Kaufman's team, which conducted an NHGRI-funded survey of 1,048 people who had purchased a DTC test from 23andMe, DecodeMe, or Navigenics, reported that nearly everyone indicated that the risk reports they received from the companies were easy to understand, though some overestimated their understanding of the results. The group also asked respondents to interpret data for two fictitious people to gauge their understanding of the risk reports. Between 4 percent and 7 percent of the respondents misinterpreted what they saw, Kaufman said.

Another study — based on a series of 60 interviews with Coriell Personalized Medicine Collaborative program participants — found similar results: most people had a good idea of what their results meant, though some people had difficulties deciphering relative disease risks, according to the University of Pennsylvania's Barbara Bernhardt, who led the study.

Kaufman said that just more than three-quarters of his team's survey respondents said that they ordered the test to improve their health, and some of the respondents said that they'd been motivated to modify their behaviors in light of their test results: 15 percent changed medications or supplements, and 14 percent began exercising more.

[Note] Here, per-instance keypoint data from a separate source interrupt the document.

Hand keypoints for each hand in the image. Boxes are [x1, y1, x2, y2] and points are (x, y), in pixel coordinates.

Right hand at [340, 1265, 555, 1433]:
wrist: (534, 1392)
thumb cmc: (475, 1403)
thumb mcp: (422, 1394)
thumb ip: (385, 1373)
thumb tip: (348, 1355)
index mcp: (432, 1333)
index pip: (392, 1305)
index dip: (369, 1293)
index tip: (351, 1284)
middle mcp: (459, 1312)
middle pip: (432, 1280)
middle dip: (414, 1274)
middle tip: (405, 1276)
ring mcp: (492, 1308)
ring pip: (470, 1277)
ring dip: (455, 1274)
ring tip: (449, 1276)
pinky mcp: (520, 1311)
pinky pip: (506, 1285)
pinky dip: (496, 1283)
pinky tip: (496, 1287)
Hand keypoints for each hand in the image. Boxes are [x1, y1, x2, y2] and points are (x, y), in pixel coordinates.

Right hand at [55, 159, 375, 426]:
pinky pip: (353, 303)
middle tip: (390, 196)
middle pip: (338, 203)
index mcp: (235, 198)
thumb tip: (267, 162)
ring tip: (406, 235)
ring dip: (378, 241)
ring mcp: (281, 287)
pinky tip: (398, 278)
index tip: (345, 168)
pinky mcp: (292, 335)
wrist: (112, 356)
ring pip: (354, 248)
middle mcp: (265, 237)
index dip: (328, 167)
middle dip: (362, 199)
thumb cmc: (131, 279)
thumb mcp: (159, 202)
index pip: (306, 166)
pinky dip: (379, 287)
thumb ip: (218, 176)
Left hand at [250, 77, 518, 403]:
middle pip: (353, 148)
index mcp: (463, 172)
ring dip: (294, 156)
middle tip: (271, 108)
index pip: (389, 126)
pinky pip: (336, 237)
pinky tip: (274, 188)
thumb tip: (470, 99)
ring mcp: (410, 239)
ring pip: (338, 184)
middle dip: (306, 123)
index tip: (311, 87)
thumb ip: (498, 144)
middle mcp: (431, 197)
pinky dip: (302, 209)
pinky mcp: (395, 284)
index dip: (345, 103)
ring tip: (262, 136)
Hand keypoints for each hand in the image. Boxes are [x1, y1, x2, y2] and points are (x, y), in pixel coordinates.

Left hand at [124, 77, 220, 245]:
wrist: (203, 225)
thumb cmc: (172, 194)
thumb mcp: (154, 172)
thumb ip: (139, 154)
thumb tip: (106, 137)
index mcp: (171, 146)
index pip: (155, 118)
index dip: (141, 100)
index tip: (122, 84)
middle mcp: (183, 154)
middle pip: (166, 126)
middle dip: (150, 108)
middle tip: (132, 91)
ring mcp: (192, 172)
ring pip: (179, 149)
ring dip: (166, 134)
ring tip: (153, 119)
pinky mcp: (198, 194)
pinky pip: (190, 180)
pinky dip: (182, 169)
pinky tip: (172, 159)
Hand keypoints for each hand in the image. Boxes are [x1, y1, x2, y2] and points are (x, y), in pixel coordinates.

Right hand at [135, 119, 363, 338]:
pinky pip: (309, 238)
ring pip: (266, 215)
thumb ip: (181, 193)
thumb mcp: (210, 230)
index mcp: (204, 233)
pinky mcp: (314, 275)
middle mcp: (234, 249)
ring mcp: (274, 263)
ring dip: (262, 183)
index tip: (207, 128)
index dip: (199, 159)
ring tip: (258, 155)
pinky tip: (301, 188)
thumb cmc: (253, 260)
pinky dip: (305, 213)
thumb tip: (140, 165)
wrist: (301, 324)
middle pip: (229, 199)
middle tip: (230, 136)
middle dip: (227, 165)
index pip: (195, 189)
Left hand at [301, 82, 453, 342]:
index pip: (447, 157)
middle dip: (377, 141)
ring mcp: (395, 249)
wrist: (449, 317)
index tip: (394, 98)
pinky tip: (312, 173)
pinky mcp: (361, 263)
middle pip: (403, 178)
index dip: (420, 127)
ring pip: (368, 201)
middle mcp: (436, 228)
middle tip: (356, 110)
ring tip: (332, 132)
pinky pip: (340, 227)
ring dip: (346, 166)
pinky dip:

The Coriell team found that a slightly higher proportion of people — about a third — were motivated to change their behaviors in response to what they'd learned, though Bernhardt said that most made only slight changes, such as increasing an existing exercise regimen or taking additional vitamins. (Though one person quit smoking and another became a vegan.) "We did not see evidence of false reassurance" in regards to disease risk, she added.

Kaufman said that further study is necessary to determine whether these behavioral changes will be maintained over the long term.

Both researchers noted that their study participants were early adopters of the technologies and thus were primarily white and tended to have higher levels of education and income than the general population.